Reading text Block Start
# Never seen a wire rack like this on a schwinn before! Have you?



## jason morton (Aug 15, 2015)

Never seen a wire rack like this before! Have you? If so then is it Schwinn factory?http://www.ebay.com/itm/1964-Schwin...s-Rare-find-/281772793922?hash=item419af7a042


----------



## schwinnbikebobb (Aug 15, 2015)

Kinda cool but not Schwinn.


----------



## jason morton (Aug 15, 2015)

Thnx bob. I didn't think so. It does look cool.


----------



## GTs58 (Aug 15, 2015)

I donno Bob, the seller says, "*This is a 100%  all original Schwinn *boys 26" bike 2 speed bendrix hub 1964 model."   

Probably a Wald or similar aftermarket piece. I think it looks funny, needs to be shortened up a wee bit.


----------



## schwinnbikebobb (Aug 15, 2015)

Well I stand corrected!!   It must be Schwinn if the seller says so! Gawd if I had a nickel for every time I heard that!  Most people think if it has Schwinn parts no matter when they are from it's 100% original.  I think I went to school with Ben Drix!!!   He was always at the hub of any activity. Liked to wear red striped shirts I recall.
Reading text Block End
#### Apply what you read:
[1] Restate word for word the part of the forum thread about the Schwinn wire rack that opens with the words containing "## GTs58 (Aug" and closes with "up a wee bit.".
[2] Supply the next part of the forum thread about the wire rack on a Schwinn, starting after its final post.
Dataset entries Block Start
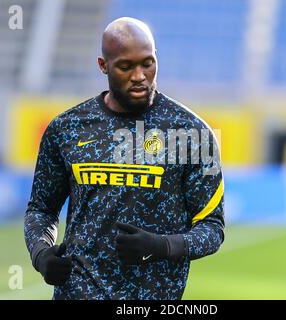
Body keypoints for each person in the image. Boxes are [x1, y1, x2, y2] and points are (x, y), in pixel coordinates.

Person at [24, 17, 225, 300]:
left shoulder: (194, 133)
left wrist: (162, 246)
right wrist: (41, 253)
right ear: (103, 65)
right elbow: (41, 210)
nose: (139, 76)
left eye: (148, 63)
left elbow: (213, 229)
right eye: (125, 66)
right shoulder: (65, 129)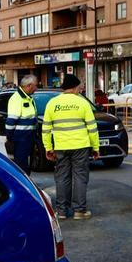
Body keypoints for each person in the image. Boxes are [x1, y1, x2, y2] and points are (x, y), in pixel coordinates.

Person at [42, 74, 100, 220]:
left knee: (62, 177)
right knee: (80, 177)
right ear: (74, 88)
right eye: (79, 88)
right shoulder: (82, 103)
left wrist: (48, 148)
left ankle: (62, 211)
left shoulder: (52, 103)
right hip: (80, 146)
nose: (79, 90)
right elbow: (92, 128)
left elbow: (46, 129)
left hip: (61, 146)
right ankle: (79, 211)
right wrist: (95, 147)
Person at [4, 74, 38, 172]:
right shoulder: (17, 99)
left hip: (28, 137)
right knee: (21, 166)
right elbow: (11, 122)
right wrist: (10, 138)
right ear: (29, 86)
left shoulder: (28, 98)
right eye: (35, 85)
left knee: (26, 165)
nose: (36, 88)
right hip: (20, 139)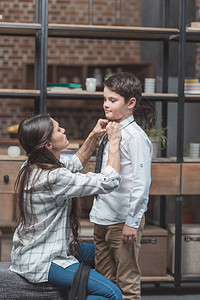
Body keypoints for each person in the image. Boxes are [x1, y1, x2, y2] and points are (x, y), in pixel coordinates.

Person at [10, 114, 123, 300]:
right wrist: (114, 141)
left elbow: (76, 162)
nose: (63, 130)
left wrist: (94, 135)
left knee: (106, 251)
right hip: (43, 261)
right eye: (57, 129)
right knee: (112, 294)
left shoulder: (31, 164)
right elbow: (109, 181)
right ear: (48, 145)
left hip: (35, 251)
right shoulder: (53, 177)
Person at [90, 72, 152, 300]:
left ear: (131, 103)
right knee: (105, 283)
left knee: (127, 283)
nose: (106, 104)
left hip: (122, 221)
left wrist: (132, 222)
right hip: (102, 217)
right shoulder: (111, 130)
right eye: (105, 98)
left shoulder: (135, 137)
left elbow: (141, 181)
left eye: (112, 100)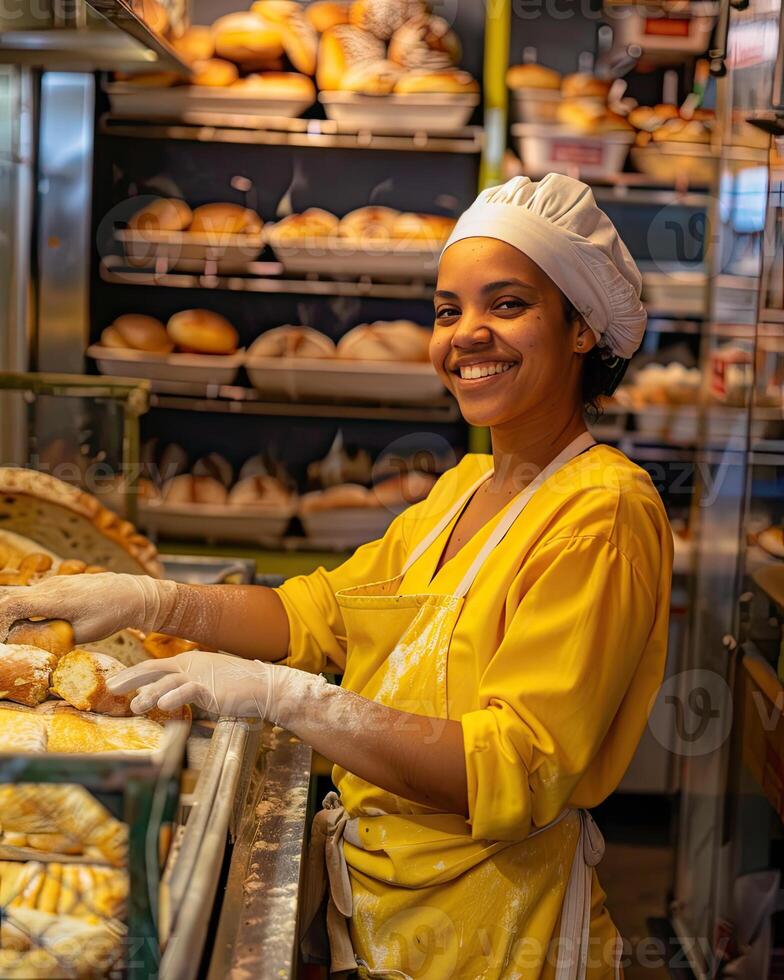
Dataset entries Block End
#### Numbered answers:
[1]
## GTs58 (Aug 15, 2015)

I donno Bob, the seller says, "*This is a 100%  all original Schwinn *boys 26" bike 2 speed bendrix hub 1964 model."   

Probably a Wald or similar aftermarket piece. I think it looks funny, needs to be shortened up a wee bit.

[2]
----------



## kingsilver (Aug 16, 2015)

*Columbia thunderbolt rack?*

That rack looks like the one  i had on my 1961 flamboyant red columbia thunderbolt, which is in the middle weight bike gallery, nostalgic. Net.. The painted rack plate sits on top. Has three cross members as MY thunderbolt. Also, the two loop holes on the back ARE where the red reflectors attach, and also secures the rack plate. The only slight difference i can see on the sellers bike is THAT the rack arms that attach to the seat post are bent downward, mine where bent upward. NOTE, THE INNER WIRE SHAPE IS EXACTLY LIKE THE THUNDERBOLT RACK PLATE.


----------



## kingsilver (Aug 16, 2015)

Rack looks like from a girls 1960's columbia thunderbolt. Seatpost arms facing downward. Boys upwards.


----------



## jason morton (Aug 17, 2015)

From girls 1960s Columbia thunderbolt agreed !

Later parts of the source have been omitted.